Cordilleran Section - 121st Annual Meeting - 2025

Paper No. 16-6
Presentation Time: 10:05 AM

PLATE CONFIGURATIONS FOR THE EARLIEST CASCADIA ARC: WAS THE KULA PLATE INVOLVED?


EDDY, Michael P., Department of Earth, Atmospheric, and Planetary Sciences, Purdue University, 550 Stadium Mall Drive, West Lafayette, IN 47907 and MILLER, Robert, Geology Department, San Jose State University, 1 Washington Square, San Jose, CA 95192

Subduction was quickly re-established in the Pacific Northwest following accretion of the Siletzia terrane at 50 Ma.

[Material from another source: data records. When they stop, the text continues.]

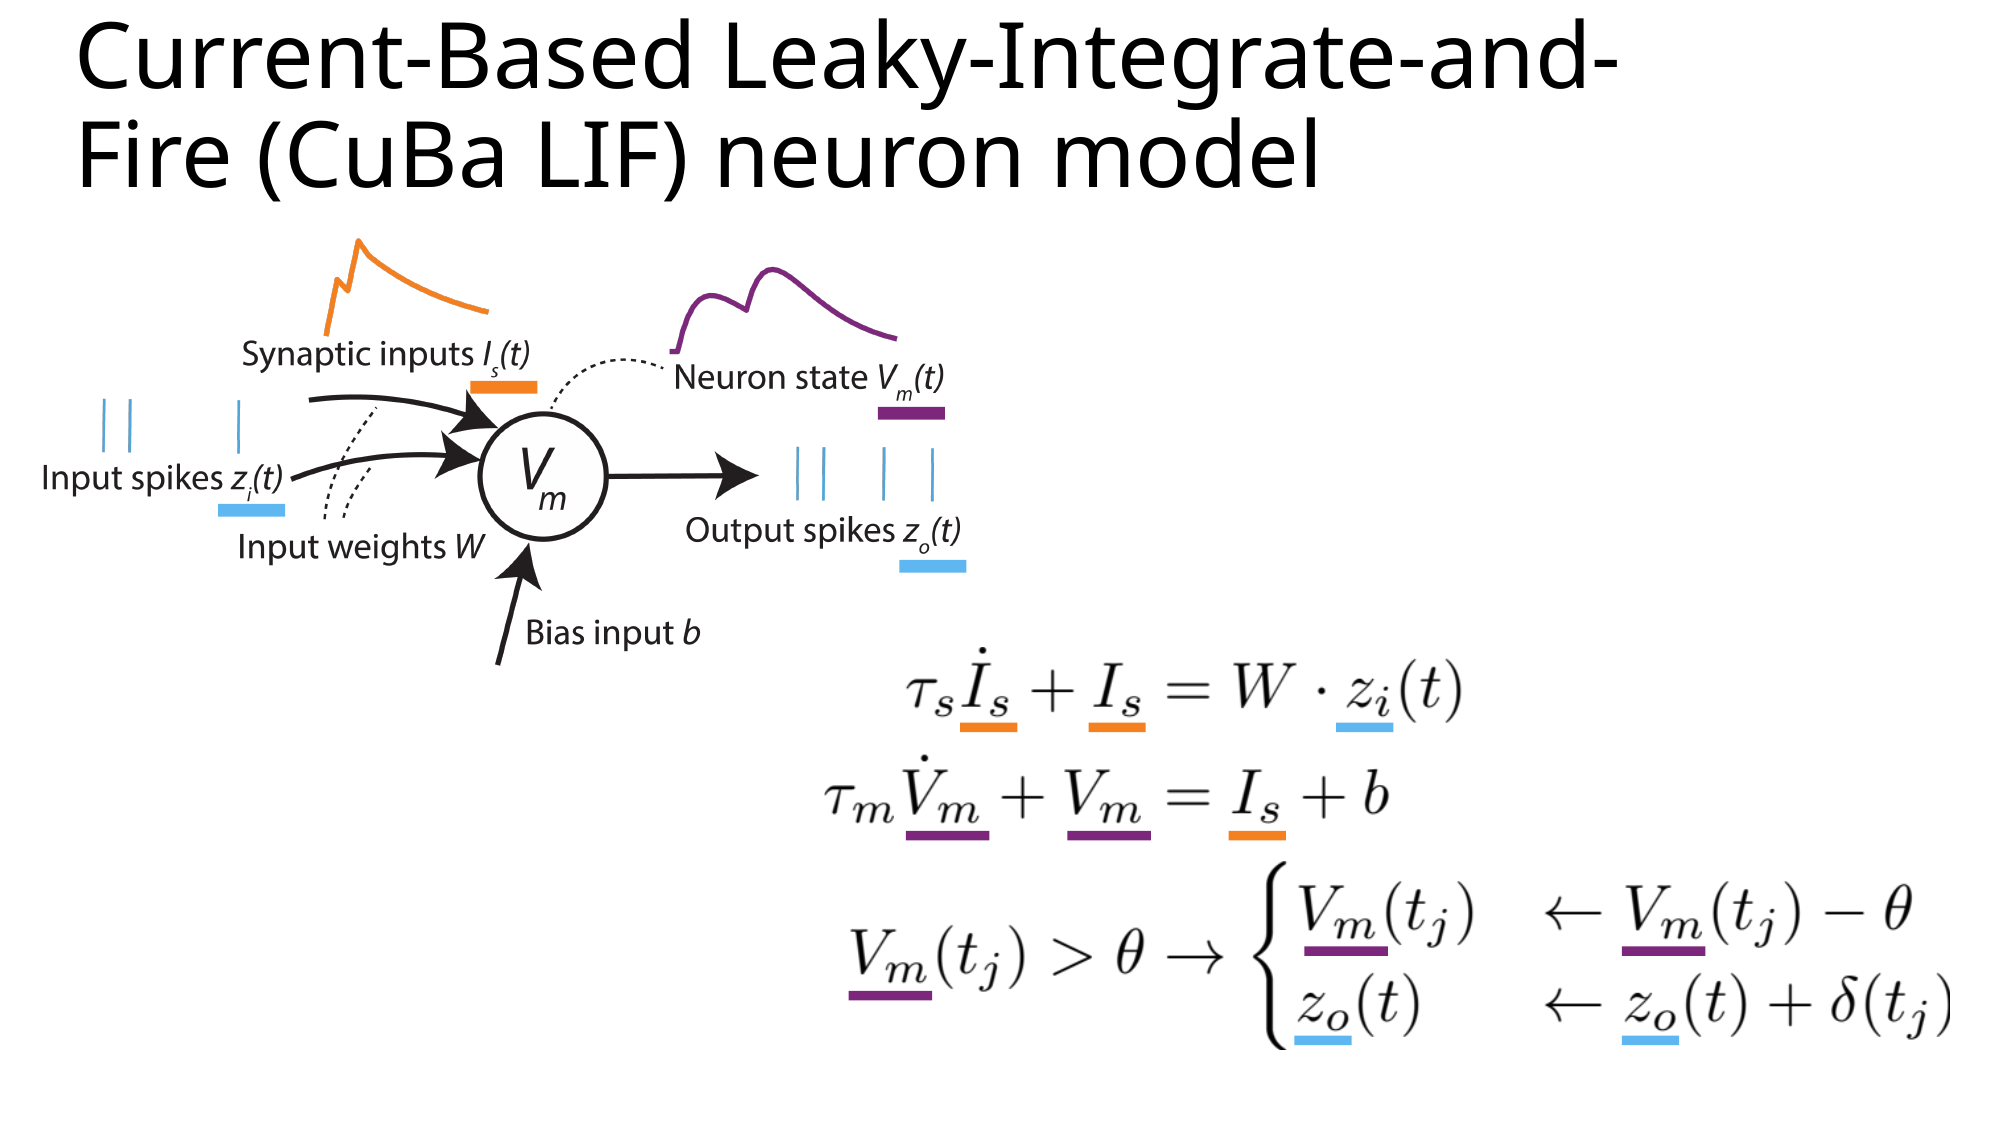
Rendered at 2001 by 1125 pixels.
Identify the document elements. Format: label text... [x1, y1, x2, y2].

text_box [1621, 1035, 1680, 1046]
text_box [905, 830, 990, 841]
text_box [899, 559, 967, 573]
text_box [848, 990, 933, 1001]
title Current-Based Leaky-Integrate-and-Fire (CuBa LIF) neuron model [59, 1, 1785, 220]
text_box [1294, 1035, 1352, 1046]
text_box [1304, 946, 1388, 956]
text_box [960, 722, 1018, 733]
text_box [1621, 946, 1706, 956]
text_box [1088, 722, 1146, 733]
picture [37, 228, 1951, 1051]
text_box [470, 380, 538, 394]
text_box [1336, 722, 1394, 733]
text_box [1067, 830, 1151, 841]
text_box [877, 406, 945, 420]
text_box [1228, 830, 1286, 841]
text_box [218, 503, 286, 517]
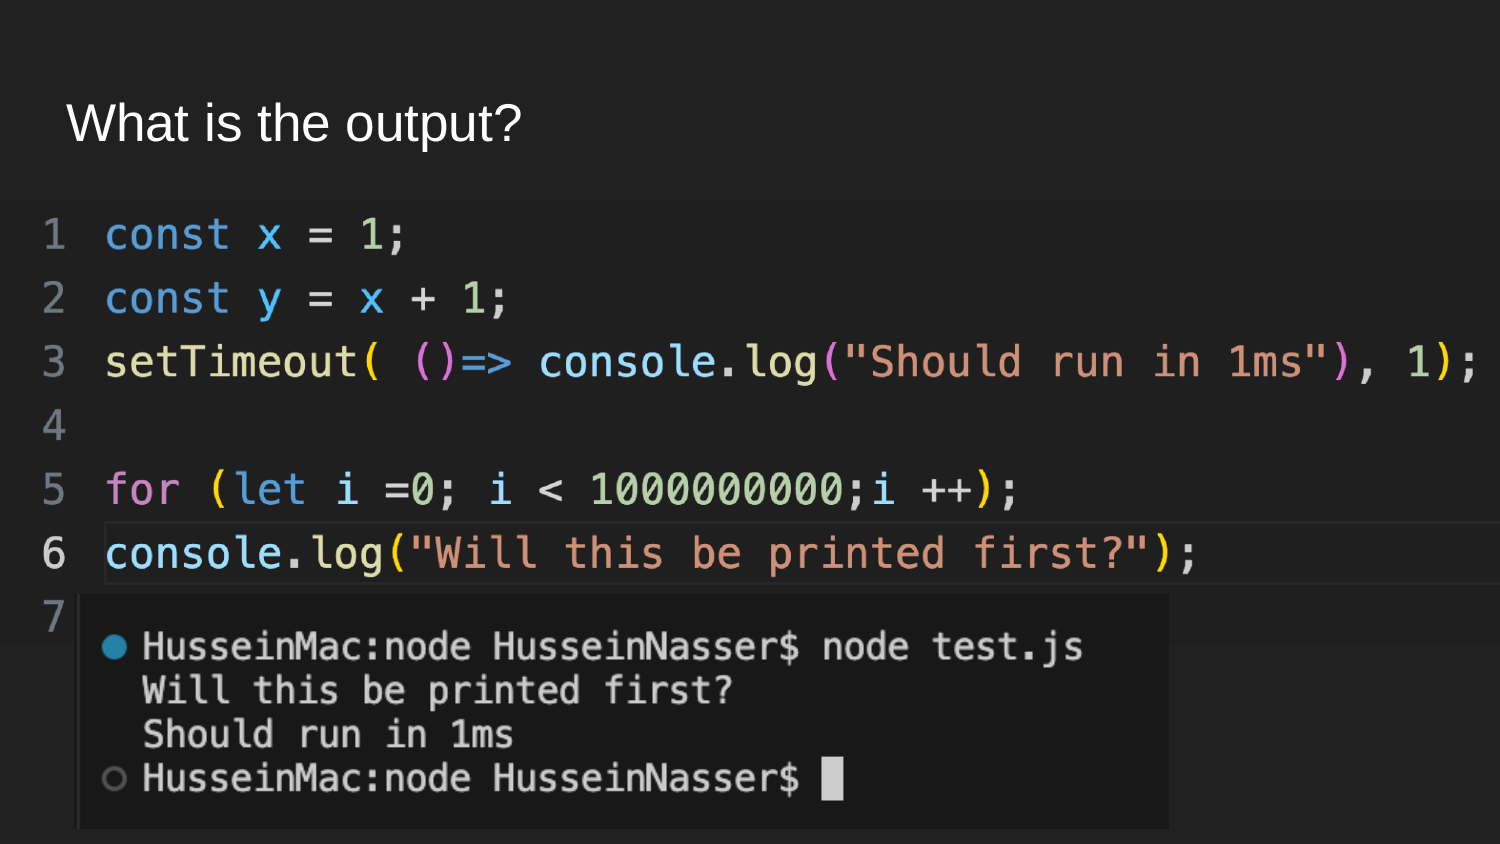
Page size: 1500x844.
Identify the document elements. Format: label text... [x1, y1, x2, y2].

Evidence for renewed subduction includes calc-alkaline plutonic and volcanic rocks that were emplaced within the pre-accretion forearc and adakitic magmatism emplaced within Siletzia. Geochronologic evidence suggests that this new subduction regime was fully established by 45 Ma. Large (>100 km) displacements accumulated on dextral strike-slip faults at the latitude of Washington immediately following the 50 Ma accretion of Siletzia. Motion on these faults was complete by 35 Ma, when the Straight Creek-Fraser River fault was sealed by an intrusion. Dextral motion on these faults suggests that the Pacific Northwest was juxtaposed with the Kula (or Resurrection) oceanic plate during this time, since the motion of this plate would impart a much stronger dextral shear along the plate boundary than the Farallon plate. We discuss whether the first ten million years of the Cascadia arc resulted from the subduction of the Kula (or Resurrection) oceanic plate. We propose that the current configuration, in which subduction of the Farallon plate and its derivatives occurs off in the Pacific Northwest, did not form until the latest Eocene.